On Shock Doctrine Tactics:

"The U.K. government has used the fact that hospitals were over capacity to attack the NHS, to attack their much-loved National Health Service. Different right-wing-run Canadian provinces have done the same thing. I think a lot of the attacks on schools around Covid policies were actually just attacks on public schools, and part of that preexisting pattern of, whatever the disaster, let's use it to have vouchers and charters. . . . Then, all of a sudden, there was this kind of doppelganger version of The Shock Doctrine, which was this Great Reset conspiracy theory."

She wrote about that in The Conspiracy Smoothie back in December 2020. Brand read it on his show and agreed with the idea that this new direction could actually be a very good thing and that it isn't an evil plan to harm us all. But because he tagged it with "Great Reset", he got way more followers looking for conspiratorial content, and that seemed to reinforce his trip down this darker path. 

Can we fix any of this?

Klein discusses recapturing the atmosphere of 2020:

"There were a lot of groups here that were collaborating across different kinds of issue silos to envision what rebuilding from teh pandemic could be, learning from teh lessons of who had been most impacted, taking in the lessons of the racial justice uprisings of 2020. And there was the Red, Black & Green New Deal. There were all these sort of platform experiments happening. And I think, then, for a variety of reasons, a lot of them got derailed. . . . It was like the opposite of every zombie movie plot where there's an apocalypse and people come out to eat each other's brains, except there's an apocalypse, and people come out and they just are expressing solidarity. That was an amazing turn of events. . . . 

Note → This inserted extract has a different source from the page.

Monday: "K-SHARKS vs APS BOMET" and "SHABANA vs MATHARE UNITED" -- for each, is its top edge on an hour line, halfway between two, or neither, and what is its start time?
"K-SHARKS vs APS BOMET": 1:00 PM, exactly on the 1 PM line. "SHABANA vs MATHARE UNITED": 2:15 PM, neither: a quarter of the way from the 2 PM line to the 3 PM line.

I do think Zoom organizing around this was very hard. I think it was hard to sustain solidarity virtually. I think it was one of the issues, losing those sort of interstitial moments that nourish folks in movements. Just having the hard meetings is really, really difficult. . . . We were on teh right track. . . . We need more stamina, frankly, to see things through, and I think we need that horizon of where we're moving towards, precisely because these kinds of unveilings and reckonings are really difficult. And if thre isn't a vision of a world where nobody is sacrificial, where everyone has a place, which is somewhere we all might want to go, I think that the hard work of actually seeing where we are becomes almost impossible. . . . 

We are not alone, at least not as alone as it can feel. Connections and solidarities and kinships are available to all of us should we choose to guard the boundaries of ourselves less jealously. . . . Some aren't even human. Some are coral, some are whales, and they are there to connect with, if we can get out o our own way for long enough. . . . No one makes themselves; we all make and unmake one another. Self-involvement, however it manifests, is a story in which the self takes up too much space, just as the story of Judeo Christian Western civilization puts the human (read: white male powerful human) at the center of the story of life on this planet, with all of it created for our species. None of it true."


ETA: Klein was on Mehdi Hasan explaining that much of the recent noise it to drown out all the impeachment talk. 

2 comments:

MoS said...

I bought Klein's "This Changes Everything" only to discover she and her book changed absolutely nothing. She's a grandstander. Her true skill is jumping aboard someone else's bandwagon and exuding proposals that never seem to go anywhere.

Marie Snyder said...

I really didn't like "This Change Everything" -- she was clearly a novice in the area and it certainly felt presumptuous to write a book about a topic completely unfamiliar to herself -- kind of like watching Leo DiCaprio newly discover climate change during "After the Flood," although for him it felt like more of a gimmick. However, I did really like "Shock Doctrine" - that's where she seemed more at home with the material and was able to clarify it. I might see where this one fits when it comes out (but my book pile is getting a little overwhelming these days).